Listening to the dulcet tones of a familiar voice is an appealing way to work our way through those books we’ve always meant to get around to, but haven’t

Classic titles have proved popular in audible format, perhaps because listening to the dulcet tones of a familiar voice is an appealing way to work our way through those books we’ve always meant to get around to, but haven’t. BBC Sounds recently added unabridged versions of 20 classic novels, including Alice’s Adventures in Wonderland and Gulliver’s Travels. “Classics are also a nice entry level for people who maybe aren’t sure of audio,” says Howell.

For those just discovering the format, their first experience can be a crucial one. “For people who are relatively new to audio, the voice is absolutely make or break, so getting the casting right is a huge responsibility,” says Fionnuala Barrett. She recently secured father-and-son actors Timothy and Samuel West to read the audio edition of a new JRR Tolkien book, Fall of Gondolin, edited by Tolkien’s son Christopher. “They flip it so Timothy West reads the parts of Christopher, who is now in his 90s, but you can hear that they’re related in their voices and there is something very moving about that. It’s a really good instance of what audio can bring to a project.”

alt The Fall of Gondolin was JRR Tolkien’s first Middle Earth story; he began writing it in 1917 on the back of a sheet of military marching music (Credit: Alamy)

While looking for A-list talent to narrate a book is always tempting, big names only work if they have a genuine connection with the material, she says. “For me, I would much rather get somebody who isn’t a household name but is absolutely bang on. When you’ve got the right voice on a particular text, it’s just magic to listen to.” Narrators themselves often accrue fans, who follow them from book to book.

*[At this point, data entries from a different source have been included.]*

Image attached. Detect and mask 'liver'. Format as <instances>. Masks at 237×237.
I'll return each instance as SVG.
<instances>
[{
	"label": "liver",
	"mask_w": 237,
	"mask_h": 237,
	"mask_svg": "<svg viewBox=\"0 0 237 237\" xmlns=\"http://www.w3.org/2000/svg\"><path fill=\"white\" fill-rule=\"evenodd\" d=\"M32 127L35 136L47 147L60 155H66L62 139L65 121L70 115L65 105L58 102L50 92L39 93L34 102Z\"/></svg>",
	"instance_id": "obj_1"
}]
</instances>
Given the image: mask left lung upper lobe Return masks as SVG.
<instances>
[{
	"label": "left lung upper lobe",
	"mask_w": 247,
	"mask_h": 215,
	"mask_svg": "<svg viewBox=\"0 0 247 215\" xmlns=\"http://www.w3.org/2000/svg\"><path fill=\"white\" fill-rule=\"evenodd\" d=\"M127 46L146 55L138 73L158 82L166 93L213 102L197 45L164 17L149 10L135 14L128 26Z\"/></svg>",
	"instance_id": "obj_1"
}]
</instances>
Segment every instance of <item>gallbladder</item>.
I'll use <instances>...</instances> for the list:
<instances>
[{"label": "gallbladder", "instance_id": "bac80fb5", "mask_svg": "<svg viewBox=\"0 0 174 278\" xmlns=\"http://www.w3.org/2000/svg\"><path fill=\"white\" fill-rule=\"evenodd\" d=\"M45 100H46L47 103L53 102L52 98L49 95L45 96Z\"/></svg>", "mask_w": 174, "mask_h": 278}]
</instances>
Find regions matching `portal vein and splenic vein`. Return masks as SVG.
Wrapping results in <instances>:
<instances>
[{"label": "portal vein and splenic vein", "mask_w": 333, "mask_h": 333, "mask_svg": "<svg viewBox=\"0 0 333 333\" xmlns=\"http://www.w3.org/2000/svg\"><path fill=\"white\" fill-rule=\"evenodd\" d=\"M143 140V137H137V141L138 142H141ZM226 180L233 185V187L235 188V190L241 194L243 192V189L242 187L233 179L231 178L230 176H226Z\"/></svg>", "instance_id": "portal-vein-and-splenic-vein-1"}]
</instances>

Authors themselves are also getting much more involved in the casting process. “There seems to be a much greater embrace of audio right from the start now with authors, which is really exciting because it turns it into a collaborative casting process,” says Barrett. Some are even writing with the audio version in mind. Ben Aaronovitch, author of the Rivers of London fantasy series, has admitted that he now has actor Kobna Holdbrook-Smith’s version of his characters in his head when he writes.

Others are writing audio-only content. Michael Lewis, Adam Kay, Jon Ronson, Joanne Harris and Phillip Pullman have all written original works for Audible. “For them, I think it’s an exciting opportunity to try creative writing but in a different format, thinking about audio and how your story will resonate to the listener,” says Howell. Original content is now a major focus for the platform, which is also working with playwrights to create new dramas. “Access to theatre can still be fairly limited, and I think a lot of playwrights are excited about the opportunity to reach out to new audiences through audio.”

For Richard Lennon, there is as much excitement to be found in raiding the catalogue, and creating audiobooks for authors and texts who have never been on tape before. “You have the kid-in-the-sweet-shop moment of being able to create recordings of some of these really wonderfully iconic things that have never been done.”

So what of the future? Barrett thinks we’re only just beginning to see the potential of audio as an artform. “We’ve reached that tipping point where it’s getting to be fairly mainstream, but the artistry element is still all to play for. We’re in the kind of ‘planting the flag in the sand’ stage when it comes to ambitious productions.” And what of the people who still think they’re not ‘proper’ books? “The people that are sniffy about them are the people who will be sniffy about anything. I’m not overly perturbed by that.”